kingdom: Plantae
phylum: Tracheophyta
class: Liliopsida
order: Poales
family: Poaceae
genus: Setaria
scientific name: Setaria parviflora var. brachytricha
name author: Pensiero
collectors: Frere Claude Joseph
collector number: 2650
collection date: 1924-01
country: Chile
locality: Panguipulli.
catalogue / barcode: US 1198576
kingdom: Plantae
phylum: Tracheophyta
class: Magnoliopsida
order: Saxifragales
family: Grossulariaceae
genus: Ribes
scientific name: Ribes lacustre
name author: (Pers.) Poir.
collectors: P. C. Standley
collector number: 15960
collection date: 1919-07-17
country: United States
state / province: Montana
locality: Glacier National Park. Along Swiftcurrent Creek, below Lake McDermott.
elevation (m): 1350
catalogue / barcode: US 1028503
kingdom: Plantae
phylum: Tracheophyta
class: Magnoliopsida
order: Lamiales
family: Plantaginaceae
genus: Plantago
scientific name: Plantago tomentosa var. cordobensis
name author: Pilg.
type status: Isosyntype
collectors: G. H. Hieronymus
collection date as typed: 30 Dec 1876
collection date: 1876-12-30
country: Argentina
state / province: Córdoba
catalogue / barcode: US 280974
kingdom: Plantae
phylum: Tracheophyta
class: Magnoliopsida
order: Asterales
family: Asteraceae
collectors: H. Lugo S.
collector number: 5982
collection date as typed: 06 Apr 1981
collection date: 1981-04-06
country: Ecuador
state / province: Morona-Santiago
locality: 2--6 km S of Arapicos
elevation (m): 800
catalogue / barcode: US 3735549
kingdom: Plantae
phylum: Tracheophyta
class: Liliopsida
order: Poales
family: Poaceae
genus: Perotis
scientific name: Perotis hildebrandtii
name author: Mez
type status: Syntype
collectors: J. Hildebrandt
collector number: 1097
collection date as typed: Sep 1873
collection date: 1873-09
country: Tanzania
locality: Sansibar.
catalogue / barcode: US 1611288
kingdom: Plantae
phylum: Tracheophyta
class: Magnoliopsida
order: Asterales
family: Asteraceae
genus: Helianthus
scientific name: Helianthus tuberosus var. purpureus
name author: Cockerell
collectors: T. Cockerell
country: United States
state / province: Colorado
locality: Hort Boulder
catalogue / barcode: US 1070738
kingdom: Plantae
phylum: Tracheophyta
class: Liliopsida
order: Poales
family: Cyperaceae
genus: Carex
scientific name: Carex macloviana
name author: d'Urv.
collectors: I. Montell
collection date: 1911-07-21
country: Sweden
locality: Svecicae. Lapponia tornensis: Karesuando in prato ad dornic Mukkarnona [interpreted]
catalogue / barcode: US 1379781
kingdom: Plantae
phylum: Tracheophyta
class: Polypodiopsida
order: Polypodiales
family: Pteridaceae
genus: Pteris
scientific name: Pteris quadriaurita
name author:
━━━━━━
● VOTRE TÂCHE:
Pouvez-vous réécrire les lignes en commençant par celle qui contient « name author: Cockerell » et en terminant par celle qui contient « country: Sweden », en remplaçant « collectors » par « gatherers » sans rien modifier d'autre ?

● RÉPONSE RÉDIGÉE:
name author: Cockerell
gatherers: T. Cockerell
country: United States
state / province: Colorado
locality: Hort Boulder
catalogue / barcode: US 1070738
kingdom: Plantae
phylum: Tracheophyta
class: Liliopsida
order: Poales
family: Cyperaceae
genus: Carex
scientific name: Carex macloviana
name author: d'Urv.
gatherers: I. Montell
collection date: 1911-07-21
country: Sweden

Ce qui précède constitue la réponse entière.